WORK TO DO:
(A) Using the passage on the counterforce strategy, explain in one to three sentences why destroying all enemy cities at once would be a mistake.
(B) Extend the passage on the counterforce strategy, picking up after its final sentence.

━━━ TEXT ━━━

Thomas Schelling explains the diplomacy of ultimate survival in Arms and Influence:
As a doctrine, “massive retaliation” (or rather, the threat of it) was in decline almost from its enunciation in 1954. But until 1962 its final dethronement had yet to be attempted. All-out, indiscriminate, “society-destroying” war was still ultimate monarch, even though its prerogative to intervene in small or smallish-to-medium conflicts had been progressively curtailed.
[…]
But in his speech at Ann Arbor, Michigan, in June 1962—a speech reportedly similar to an earlier address in the NATO Council—Secretary McNamara proposed that even in “general war” at the highest level, in a showdown war between the great powers, destruction should not be unconfined. Deterrence should continue, discrimination should be attempted, and “options” should be kept open for terminating the war by something other than sheer exhaustion. “Principal military objectives . . . should be the destruction of the enemy’s military forces, not of his civilian population . . . giving the possible opponent the strongest imaginable incentive to refrain from striking our own cities.”
The ideas that Secretary McNamara expressed in June 1962 have been nicknamed the “counterforce strategy.” They have occasionally been called, as well, the “no-cities strategy.”
[…]
Cities were not merely targets to be destroyed as quickly as possible to weaken the enemy’s war effort, to cause anguish to surviving enemy leaders, or to satisfy a desire for vengeance after all efforts at deterrence had failed. Instead, live cities were to be appreciated as assets, as hostages, as a means of influence over the enemy himself. If enemy cities could be destroyed twelve or forty-eight hours later and if their instant destruction would not make a decisive difference to the enemy’s momentary capabilities, destroying all of them at once would abandon the principal threat by which the enemy might be brought to terms.

━━━ DATA LISTING ━━━

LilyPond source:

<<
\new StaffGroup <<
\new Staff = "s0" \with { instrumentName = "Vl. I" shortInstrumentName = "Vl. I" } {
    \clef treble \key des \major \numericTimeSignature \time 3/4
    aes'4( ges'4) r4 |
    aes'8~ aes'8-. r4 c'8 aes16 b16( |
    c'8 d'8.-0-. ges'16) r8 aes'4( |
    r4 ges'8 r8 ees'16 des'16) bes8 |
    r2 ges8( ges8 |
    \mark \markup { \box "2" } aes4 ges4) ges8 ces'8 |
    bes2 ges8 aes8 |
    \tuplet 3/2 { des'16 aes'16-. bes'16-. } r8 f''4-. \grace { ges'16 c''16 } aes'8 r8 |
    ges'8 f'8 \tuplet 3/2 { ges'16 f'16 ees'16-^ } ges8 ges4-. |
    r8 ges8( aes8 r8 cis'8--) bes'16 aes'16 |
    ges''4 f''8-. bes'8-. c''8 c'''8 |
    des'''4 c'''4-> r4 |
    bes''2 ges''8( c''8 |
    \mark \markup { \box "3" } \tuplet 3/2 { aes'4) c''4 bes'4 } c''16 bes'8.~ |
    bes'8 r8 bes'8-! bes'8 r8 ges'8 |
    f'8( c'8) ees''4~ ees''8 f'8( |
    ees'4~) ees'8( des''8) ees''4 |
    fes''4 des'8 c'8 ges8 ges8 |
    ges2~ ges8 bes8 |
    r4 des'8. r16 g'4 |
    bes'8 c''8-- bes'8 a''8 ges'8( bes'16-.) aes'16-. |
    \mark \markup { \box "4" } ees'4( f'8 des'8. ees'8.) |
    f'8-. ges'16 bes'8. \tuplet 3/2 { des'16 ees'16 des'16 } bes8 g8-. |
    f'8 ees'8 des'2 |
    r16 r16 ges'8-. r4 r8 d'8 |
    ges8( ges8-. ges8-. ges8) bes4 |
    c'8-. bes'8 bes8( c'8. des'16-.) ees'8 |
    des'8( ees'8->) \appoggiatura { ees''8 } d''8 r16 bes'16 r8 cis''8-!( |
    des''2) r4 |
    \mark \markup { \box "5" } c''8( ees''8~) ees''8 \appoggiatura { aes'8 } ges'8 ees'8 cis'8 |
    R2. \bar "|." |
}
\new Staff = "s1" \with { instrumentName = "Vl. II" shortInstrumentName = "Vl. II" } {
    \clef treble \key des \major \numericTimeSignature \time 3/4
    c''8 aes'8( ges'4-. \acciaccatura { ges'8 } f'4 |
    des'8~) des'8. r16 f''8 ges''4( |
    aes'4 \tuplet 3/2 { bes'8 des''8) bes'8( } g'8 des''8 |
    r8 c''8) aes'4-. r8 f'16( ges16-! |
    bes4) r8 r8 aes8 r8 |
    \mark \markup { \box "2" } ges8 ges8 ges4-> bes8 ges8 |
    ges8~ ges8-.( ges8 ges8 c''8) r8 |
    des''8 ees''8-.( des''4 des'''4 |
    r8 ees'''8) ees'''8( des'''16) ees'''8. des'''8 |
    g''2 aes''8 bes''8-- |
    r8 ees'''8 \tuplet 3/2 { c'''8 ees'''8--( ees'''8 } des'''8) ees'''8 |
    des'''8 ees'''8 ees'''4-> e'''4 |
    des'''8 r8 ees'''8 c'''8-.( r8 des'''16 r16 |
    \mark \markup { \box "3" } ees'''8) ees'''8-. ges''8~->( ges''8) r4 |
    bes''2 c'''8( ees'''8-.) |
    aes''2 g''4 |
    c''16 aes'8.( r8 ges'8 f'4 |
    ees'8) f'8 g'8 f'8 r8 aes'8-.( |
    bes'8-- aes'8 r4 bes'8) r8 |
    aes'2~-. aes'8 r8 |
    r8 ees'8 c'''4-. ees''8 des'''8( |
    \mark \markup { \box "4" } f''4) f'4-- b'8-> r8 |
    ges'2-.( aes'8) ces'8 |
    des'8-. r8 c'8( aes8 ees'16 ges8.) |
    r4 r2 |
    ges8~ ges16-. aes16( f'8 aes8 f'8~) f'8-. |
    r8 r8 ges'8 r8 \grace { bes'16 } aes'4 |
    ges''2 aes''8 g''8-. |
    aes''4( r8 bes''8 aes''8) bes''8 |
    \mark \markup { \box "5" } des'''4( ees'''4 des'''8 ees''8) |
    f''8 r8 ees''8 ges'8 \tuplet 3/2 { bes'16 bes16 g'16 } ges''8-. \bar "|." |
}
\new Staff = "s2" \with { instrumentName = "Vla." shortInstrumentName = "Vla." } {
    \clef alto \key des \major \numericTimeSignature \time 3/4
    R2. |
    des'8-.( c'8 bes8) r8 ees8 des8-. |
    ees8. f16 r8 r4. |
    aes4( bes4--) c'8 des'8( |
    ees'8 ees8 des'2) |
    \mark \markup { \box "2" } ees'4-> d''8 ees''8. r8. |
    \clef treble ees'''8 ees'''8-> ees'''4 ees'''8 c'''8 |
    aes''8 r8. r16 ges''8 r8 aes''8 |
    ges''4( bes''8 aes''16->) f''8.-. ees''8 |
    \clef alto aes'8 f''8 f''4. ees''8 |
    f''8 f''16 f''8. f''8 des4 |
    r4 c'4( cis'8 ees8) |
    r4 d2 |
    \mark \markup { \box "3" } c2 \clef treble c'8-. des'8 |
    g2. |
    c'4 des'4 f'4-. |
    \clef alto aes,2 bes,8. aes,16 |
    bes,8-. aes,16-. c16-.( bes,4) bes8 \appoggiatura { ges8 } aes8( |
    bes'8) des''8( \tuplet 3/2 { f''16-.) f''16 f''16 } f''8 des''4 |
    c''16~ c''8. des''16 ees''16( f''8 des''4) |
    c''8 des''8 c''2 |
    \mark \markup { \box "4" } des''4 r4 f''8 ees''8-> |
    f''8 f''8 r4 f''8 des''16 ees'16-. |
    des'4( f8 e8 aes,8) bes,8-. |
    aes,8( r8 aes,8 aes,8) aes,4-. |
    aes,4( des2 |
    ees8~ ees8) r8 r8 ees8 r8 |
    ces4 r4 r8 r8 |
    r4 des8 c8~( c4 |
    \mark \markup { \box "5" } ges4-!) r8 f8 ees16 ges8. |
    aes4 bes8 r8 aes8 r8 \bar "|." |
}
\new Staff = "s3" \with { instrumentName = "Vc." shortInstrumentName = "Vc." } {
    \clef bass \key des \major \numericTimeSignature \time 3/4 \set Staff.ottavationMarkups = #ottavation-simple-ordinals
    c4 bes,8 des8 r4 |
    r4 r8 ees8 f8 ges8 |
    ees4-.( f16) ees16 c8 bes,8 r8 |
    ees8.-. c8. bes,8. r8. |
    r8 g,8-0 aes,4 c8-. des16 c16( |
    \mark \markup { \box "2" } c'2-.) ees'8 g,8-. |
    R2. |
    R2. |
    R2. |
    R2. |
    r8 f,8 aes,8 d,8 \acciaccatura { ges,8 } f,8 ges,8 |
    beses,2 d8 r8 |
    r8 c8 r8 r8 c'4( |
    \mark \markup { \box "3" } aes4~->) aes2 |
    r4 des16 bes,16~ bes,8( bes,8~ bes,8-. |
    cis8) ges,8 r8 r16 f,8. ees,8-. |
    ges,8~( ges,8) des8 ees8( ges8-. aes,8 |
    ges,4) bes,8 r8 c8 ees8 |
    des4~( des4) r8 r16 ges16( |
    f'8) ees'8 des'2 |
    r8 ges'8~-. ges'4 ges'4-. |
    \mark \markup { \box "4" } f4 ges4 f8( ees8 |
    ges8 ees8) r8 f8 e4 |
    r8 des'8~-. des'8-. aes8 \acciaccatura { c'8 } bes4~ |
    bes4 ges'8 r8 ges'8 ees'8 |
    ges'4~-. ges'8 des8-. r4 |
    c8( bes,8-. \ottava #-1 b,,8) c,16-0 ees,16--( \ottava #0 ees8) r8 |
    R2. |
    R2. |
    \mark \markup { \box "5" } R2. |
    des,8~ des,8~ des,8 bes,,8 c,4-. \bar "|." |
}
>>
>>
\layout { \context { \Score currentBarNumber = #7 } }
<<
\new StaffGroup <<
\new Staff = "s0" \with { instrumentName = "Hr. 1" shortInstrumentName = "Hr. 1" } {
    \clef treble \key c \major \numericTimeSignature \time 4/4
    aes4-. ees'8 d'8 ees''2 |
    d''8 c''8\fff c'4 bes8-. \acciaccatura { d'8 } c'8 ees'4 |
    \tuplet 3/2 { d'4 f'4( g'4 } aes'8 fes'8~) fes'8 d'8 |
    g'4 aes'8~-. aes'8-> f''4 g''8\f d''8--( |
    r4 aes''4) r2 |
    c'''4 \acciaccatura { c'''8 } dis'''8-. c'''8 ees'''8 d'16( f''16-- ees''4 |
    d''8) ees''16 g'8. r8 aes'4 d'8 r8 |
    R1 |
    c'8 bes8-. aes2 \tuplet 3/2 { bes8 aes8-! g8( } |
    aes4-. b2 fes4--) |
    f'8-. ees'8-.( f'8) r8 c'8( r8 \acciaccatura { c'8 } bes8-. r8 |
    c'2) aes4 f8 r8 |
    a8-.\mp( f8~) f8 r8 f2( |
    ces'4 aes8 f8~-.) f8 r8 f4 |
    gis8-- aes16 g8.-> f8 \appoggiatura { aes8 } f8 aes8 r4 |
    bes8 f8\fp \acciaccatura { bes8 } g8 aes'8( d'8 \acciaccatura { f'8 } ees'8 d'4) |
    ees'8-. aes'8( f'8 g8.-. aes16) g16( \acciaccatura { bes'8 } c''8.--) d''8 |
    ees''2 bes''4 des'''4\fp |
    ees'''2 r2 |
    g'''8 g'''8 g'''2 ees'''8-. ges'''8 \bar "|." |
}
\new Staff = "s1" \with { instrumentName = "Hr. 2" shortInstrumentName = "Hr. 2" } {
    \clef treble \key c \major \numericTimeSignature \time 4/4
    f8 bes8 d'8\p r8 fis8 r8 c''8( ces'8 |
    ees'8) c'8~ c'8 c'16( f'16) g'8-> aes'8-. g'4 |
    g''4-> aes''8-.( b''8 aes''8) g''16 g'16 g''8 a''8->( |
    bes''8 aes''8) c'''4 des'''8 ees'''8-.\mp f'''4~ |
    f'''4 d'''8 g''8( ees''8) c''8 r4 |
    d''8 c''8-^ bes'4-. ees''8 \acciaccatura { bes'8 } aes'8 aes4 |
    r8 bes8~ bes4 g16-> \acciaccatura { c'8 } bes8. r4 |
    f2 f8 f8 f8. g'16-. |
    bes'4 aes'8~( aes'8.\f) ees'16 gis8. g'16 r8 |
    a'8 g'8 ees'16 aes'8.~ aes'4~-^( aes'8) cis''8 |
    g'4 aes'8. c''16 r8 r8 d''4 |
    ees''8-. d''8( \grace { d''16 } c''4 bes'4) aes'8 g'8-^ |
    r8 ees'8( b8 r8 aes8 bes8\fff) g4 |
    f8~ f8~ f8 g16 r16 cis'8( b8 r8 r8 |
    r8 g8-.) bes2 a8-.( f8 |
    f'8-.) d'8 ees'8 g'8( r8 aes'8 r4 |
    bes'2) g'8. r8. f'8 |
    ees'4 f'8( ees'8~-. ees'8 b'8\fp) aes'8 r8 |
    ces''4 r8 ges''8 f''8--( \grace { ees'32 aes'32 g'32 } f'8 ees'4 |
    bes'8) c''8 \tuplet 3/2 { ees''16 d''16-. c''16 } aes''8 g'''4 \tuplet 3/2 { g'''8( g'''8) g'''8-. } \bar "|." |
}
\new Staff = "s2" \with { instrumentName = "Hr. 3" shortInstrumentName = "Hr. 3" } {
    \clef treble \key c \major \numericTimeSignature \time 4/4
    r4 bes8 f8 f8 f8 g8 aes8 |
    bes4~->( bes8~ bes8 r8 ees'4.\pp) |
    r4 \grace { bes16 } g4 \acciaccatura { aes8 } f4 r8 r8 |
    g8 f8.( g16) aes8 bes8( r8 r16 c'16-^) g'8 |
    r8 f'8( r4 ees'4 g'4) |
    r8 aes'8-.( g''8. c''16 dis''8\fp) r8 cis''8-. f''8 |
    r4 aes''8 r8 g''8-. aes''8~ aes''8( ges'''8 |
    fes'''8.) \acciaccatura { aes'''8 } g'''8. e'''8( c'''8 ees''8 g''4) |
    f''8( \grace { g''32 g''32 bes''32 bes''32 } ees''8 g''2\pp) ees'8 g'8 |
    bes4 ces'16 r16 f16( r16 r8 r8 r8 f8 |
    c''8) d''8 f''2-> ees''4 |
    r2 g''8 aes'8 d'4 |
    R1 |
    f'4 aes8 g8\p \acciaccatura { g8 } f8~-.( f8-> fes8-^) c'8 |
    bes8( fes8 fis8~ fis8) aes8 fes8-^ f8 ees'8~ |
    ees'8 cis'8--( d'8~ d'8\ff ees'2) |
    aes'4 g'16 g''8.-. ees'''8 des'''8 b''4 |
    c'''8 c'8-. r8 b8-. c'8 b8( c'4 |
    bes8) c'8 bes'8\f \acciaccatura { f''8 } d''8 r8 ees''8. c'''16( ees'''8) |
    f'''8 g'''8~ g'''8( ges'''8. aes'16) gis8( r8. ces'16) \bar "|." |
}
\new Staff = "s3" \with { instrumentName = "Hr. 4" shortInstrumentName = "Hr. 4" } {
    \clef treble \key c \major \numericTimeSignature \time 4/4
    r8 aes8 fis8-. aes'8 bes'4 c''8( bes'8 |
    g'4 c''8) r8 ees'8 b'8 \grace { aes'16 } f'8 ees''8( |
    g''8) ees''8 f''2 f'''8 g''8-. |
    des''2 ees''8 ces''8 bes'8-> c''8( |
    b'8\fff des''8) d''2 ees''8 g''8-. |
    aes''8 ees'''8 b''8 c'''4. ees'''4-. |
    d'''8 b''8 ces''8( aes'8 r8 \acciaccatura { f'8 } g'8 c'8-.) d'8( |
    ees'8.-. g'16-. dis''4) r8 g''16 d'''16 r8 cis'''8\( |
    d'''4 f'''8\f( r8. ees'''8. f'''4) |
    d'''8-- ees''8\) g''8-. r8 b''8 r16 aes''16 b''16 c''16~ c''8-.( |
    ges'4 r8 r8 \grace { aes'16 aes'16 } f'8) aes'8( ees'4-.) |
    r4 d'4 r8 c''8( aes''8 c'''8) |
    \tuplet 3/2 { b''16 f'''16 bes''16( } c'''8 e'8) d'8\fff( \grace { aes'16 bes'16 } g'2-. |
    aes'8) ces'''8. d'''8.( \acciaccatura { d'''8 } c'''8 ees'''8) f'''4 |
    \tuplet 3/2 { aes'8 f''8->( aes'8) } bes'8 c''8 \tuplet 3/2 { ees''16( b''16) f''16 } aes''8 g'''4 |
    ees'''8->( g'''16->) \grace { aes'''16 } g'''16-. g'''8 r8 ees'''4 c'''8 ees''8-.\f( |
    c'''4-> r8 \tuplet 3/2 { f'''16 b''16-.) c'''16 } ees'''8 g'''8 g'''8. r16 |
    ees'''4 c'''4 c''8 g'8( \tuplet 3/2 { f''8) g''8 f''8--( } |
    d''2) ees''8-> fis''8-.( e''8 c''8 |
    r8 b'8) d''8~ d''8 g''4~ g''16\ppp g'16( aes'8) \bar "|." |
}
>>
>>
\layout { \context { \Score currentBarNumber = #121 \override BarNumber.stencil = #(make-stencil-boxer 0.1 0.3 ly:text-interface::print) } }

━━━

RESPONSES TO THE EXERCISE:
(A) Live enemy cities are assets and hostages that give influence over the enemy himself. If they could still be destroyed twelve or forty-eight hours later and their instant destruction would not make a decisive difference to the enemy's momentary capabilities, destroying them all at once would abandon the principal threat by which the enemy might be brought to terms.

(B)
[…]
Secretary McNamara incurred resistance on just about all sides. The peace movements accused him of trying to make war acceptable; military extremists accused him of weakening deterrence by making war look soft to the Soviets; the French accused him of finding a doctrine designed for its incompatibility with their own “independent strategic force”; some “realists” considered it impractical; and some analysts argued that the doctrine made sense only to a superior power, yet relied on reciprocity by an inferior power for which it was illogical.
[…]
The idea was not wholly unanticipated in public discussion of strategy; but suggestions by analysts and commentators about limiting even a general war had never reached critical mass. Secretary McNamara’s “new strategy” was one of those rare occurrences, an actual policy innovation or doctrinal change unheralded by widespread public debate. Still, it was not altogether new, having been cogently advanced some 2,400 years earlier by King Archidamus of Sparta, a man, according to Thucydides, with a reputation for both intelligence and moderation.
“And perhaps,” he said,
when they see that our actual strength is keeping pace with the language that we use, they will be more inclined to give way, since their land will still be untouched and, in making up their minds, they will be thinking of advantages which they still possess and which have not yet been destroyed. For you must think of their land as though it was a hostage in your possession, and all the more valuable the better it is looked after. You should spare it up to the last possible moment, and avoid driving them to a state of desperation in which you will find them much harder to deal with.
[…]
The reason for going after the enemy’s military forces is to destroy them before they can destroy our own cities (or our own military forces). The reason for not destroying the cities is to keep them at our mercy. The two notions are not so complementary that one implies the other: they are separate notions to be judged on their separate merits.
[…]
The city-hostage strategy would work best if the enemy had a good idea of what was happening and what was not happening, maintained control over his own forces, could perceive the pattern in our action and its implications for his behavior, and even were in direct communication with us sooner or later. The counterforce campaign would be noisy, likely to disrupt the enemy command structure, and somewhat ambiguous in its target selection as far as the enemy could see. It might also impose haste on the enemy, particularly if he had a diminishing capability to threaten our own cities and were desperate to use it before it was taken away from him.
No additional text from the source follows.